Focused Katie Taylor eases into semi-finals and Rio Olympics
Olympic champion is now two wins away from a record sixth world title in Astana
Unanimous winner: Katie Taylor (red) lands a blow on Victoria Torres in Tuesday’s bout. Photograph: Inpho
The Irish lightweight, famous for her blinkered focus, one-fight-at-a-time approach and an isolationist mentality when she goes into the bunker of a major championship, breezed in from her 3-0 win over Mexico’s Victoria Torres and disarmed the room.
Taylor had just secured a World Championship semi-final place and a ticket to Rio to defend her lightweight gold from London 2012.
“Are you sure?” she asked. “We have to wait for other results? . . . Because there are so many European boxers through . . . Are you sure? . . . Are you all sure? . . . Now don’t get my hopes up . . .”
She will now face Estelle Mossely from France, who beat Yana Alekseevna, the Azeri boxer who handed Taylor her first defeat in five years in Turkey last month. And she will be in Rio.

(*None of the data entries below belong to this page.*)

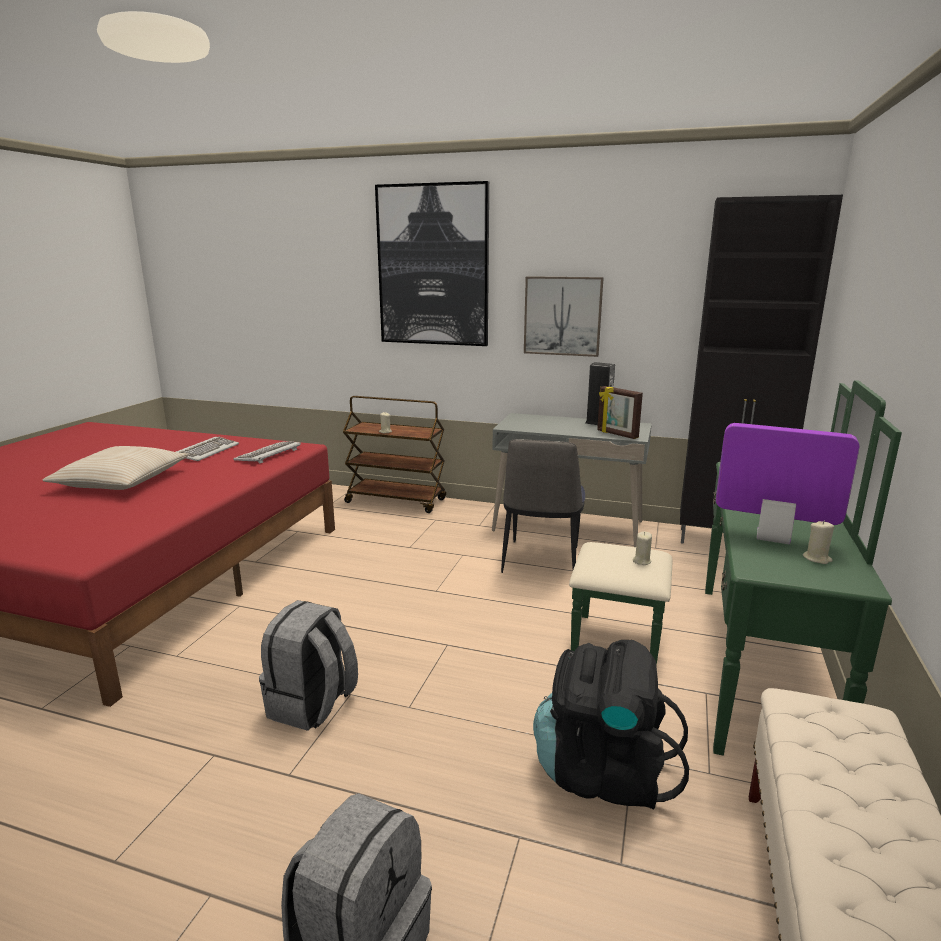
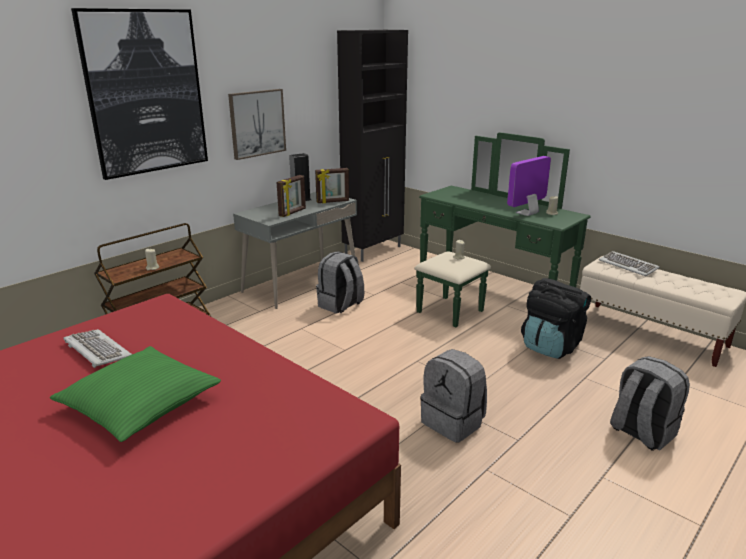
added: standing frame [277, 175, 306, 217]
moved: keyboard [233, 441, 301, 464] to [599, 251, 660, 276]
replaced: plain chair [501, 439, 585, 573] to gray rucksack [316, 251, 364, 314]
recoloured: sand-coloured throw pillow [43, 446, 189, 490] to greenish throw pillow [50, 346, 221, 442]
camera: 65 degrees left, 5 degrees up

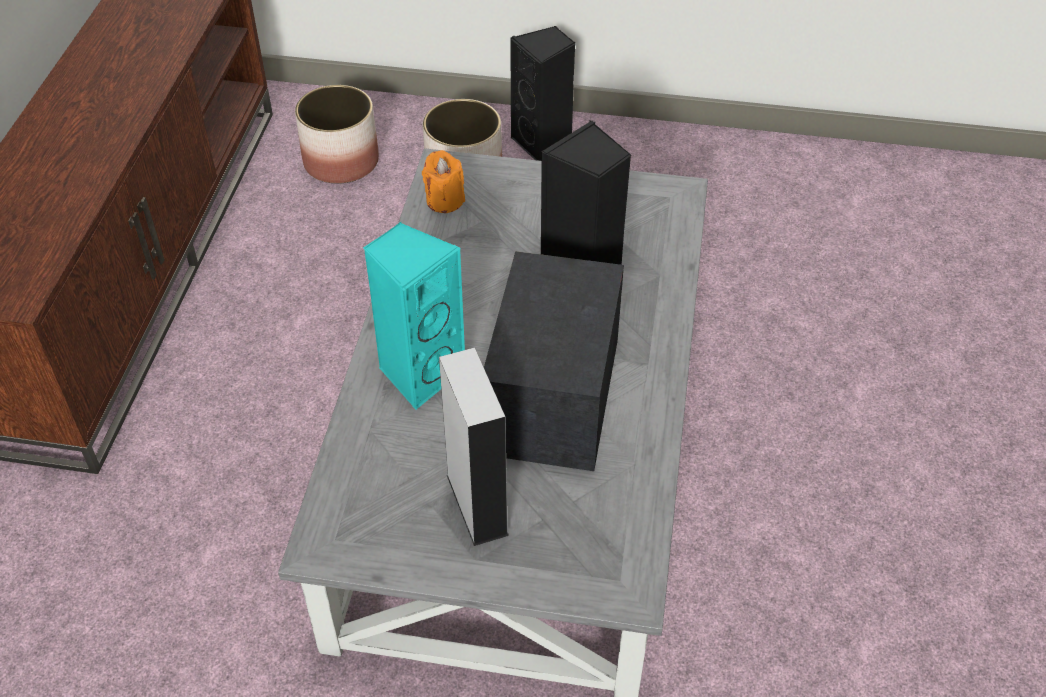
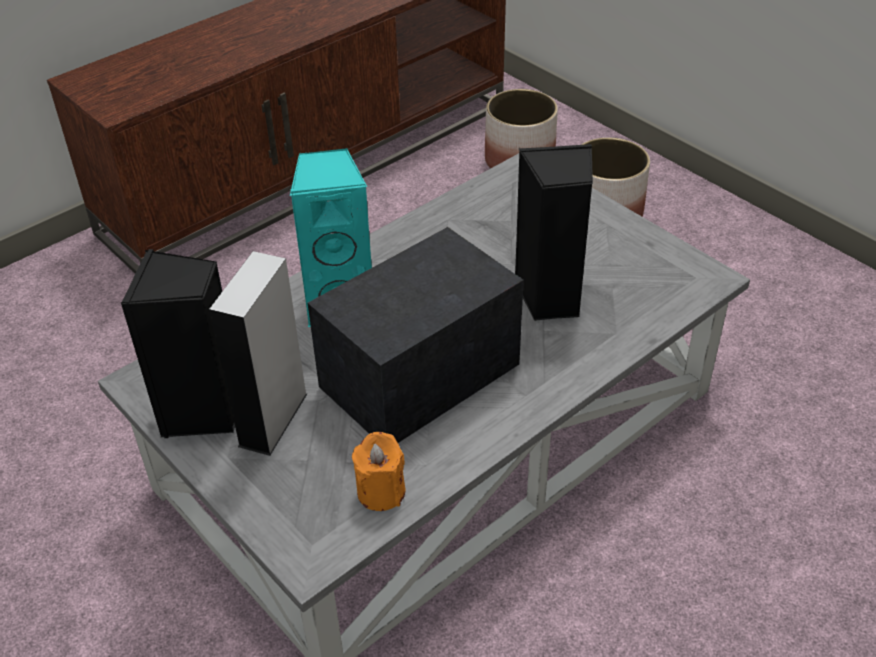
moved: blackish speaker [510, 26, 576, 161] to [121, 249, 235, 438]; orangey candle [422, 150, 465, 213] to [352, 432, 406, 511]
camera: 40 degrees right, 5 degrees down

They have all fallen away.
“It didn’t happen for me last month,” said Taylor of her Rio qualification. “Zaur [Antia] has done everything for me with Eddie [Bolger] over the last few months. I wouldn’t be here without them.
“It’s great to be in the semi-final with my team-mate Kellie Harrington, who is also through. It’s great to have company in the medal stages. I’m feeling great. I was a bit tired there today, but you are always going to be tired in those kinds of fights.
“I’ll have my rest day tomorrow and then refocus for the semis.”
This is the rugged terrain of the narrowing rounds of a championship and is familiar territory for Taylor, but it is an entirely new landscape for Harrington, who has shown growing promise with every one of her bouts.
Taylor may sometimes fail to get decisions, but will never be outclassed. But Harrington has shown that she, too, has the equipment to go deep into the draw.
“I’ve always looked up to Katie since I started boxing,” said the Dubliner, who has never been so far in a major championship before. “She’s the role model. Now it’s hard to believe I’m here. I’m on that podium as well and, yeah, I beat a Kazakh boxer in Kazakhstan, which is very tough as well.
“That’s the only thing I was afraid of. I’ve had a few bad decisions go against me against home-town boxers and this time I was thinking I really have to push, and I got it.
“Now I’m so happy. I have never been to anything like this in my life. Ever. This is something I am never, ever going to forget.”
Harrington faces Canadian Sara Kali on Thursday morning, with Taylor in against Mossely in the afternoon, Irish time.
Both will expect the level to go up, with Taylor hoping to get her timing sharper. There is always something to tinker with, but at no stage in her eight minutes with Torres was she in a position of discomfort as she went though most of her range.
Combinations and firing off lefts coming out confounded Torres, who began the match swinging to try and knock Taylor off her preferred tempo. But it was the Irish boxer who shaped the rounds and, apart from a short toe-to-toe exchange in the second to show the judges what a scrapper she can be, she held the fight in her grasp through all eight minutes.
The judges rattled out scores of 40-36, 40-36, 40-36, which gave Taylor all four rounds.
She also left the ring without her nose bleeding, a small issue at the beginning of the week.
The Olympic champion is now two wins away from a sixth title and surpassing Mary Kom’s record, which she equalled in Jeju, Korea, two years ago with her fifth successive World Championships gold medal.